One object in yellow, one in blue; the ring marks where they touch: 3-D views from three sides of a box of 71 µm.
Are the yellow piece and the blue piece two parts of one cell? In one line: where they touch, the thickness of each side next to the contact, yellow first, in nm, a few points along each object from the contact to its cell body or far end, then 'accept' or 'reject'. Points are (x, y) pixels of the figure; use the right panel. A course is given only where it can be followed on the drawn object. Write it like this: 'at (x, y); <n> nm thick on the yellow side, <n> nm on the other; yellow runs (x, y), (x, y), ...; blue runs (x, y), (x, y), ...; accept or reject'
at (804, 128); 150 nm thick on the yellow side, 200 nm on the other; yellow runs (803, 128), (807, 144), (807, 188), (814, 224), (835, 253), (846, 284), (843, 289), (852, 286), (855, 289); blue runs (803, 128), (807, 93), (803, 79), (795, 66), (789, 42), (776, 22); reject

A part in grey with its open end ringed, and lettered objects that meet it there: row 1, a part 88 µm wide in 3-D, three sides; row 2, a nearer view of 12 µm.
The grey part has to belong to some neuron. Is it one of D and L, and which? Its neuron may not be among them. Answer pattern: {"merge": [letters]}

○ ○ ○ ○ ○

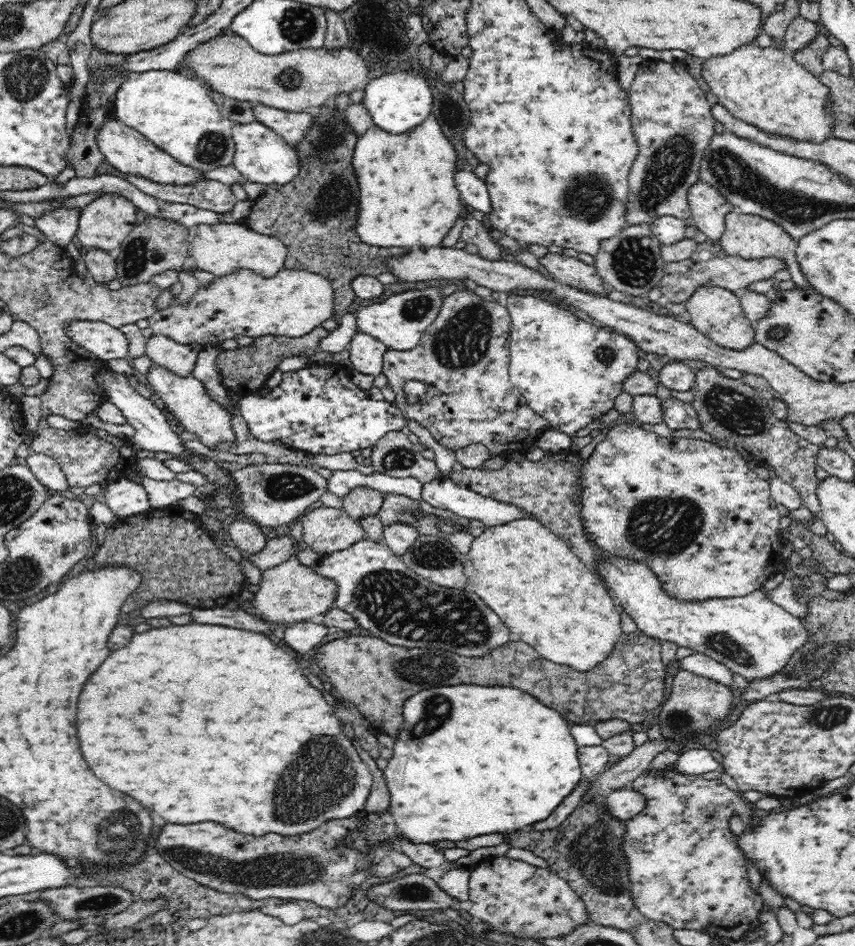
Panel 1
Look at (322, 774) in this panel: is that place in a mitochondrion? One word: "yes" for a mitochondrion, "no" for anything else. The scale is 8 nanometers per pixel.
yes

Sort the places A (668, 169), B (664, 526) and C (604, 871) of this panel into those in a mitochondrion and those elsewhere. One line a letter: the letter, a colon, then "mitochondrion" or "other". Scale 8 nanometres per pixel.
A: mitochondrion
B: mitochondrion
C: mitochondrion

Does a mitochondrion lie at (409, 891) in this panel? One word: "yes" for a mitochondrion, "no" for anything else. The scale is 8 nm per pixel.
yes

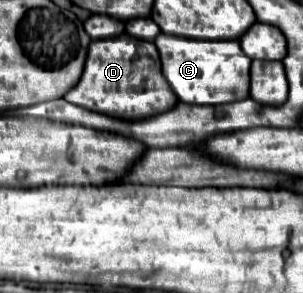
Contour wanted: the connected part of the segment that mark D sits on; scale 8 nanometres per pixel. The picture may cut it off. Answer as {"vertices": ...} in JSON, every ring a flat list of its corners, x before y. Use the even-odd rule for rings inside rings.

○ ○ ○ ○ ○

_Brief_:
Go through the listing above and write out exactly the lines starting with the one holding "Are the yellow" and running through the one holding "The grey part", ends included, and no others.

_Reply to the task_:
Are the yellow piece and the blue piece two parts of one cell? In one line: where they touch, the thickness of each side next to the contact, yellow first, in nm, a few points along each object from the contact to its cell body or far end, then 'accept' or 'reject'. Points are (x, y) pixels of the figure; use the right panel. A course is given only where it can be followed on the drawn object. Write it like this: 'at (x, y); <n> nm thick on the yellow side, <n> nm on the other; yellow runs (x, y), (x, y), ...; blue runs (x, y), (x, y), ...; accept or reject'
at (804, 128); 150 nm thick on the yellow side, 200 nm on the other; yellow runs (803, 128), (807, 144), (807, 188), (814, 224), (835, 253), (846, 284), (843, 289), (852, 286), (855, 289); blue runs (803, 128), (807, 93), (803, 79), (795, 66), (789, 42), (776, 22); reject

A part in grey with its open end ringed, and lettered objects that meet it there: row 1, a part 88 µm wide in 3-D, three sides; row 2, a nearer view of 12 µm.
The grey part has to belong to some neuron. Is it one of D and L, and which? Its neuron may not be among them. Answer pattern: {"merge": [letters]}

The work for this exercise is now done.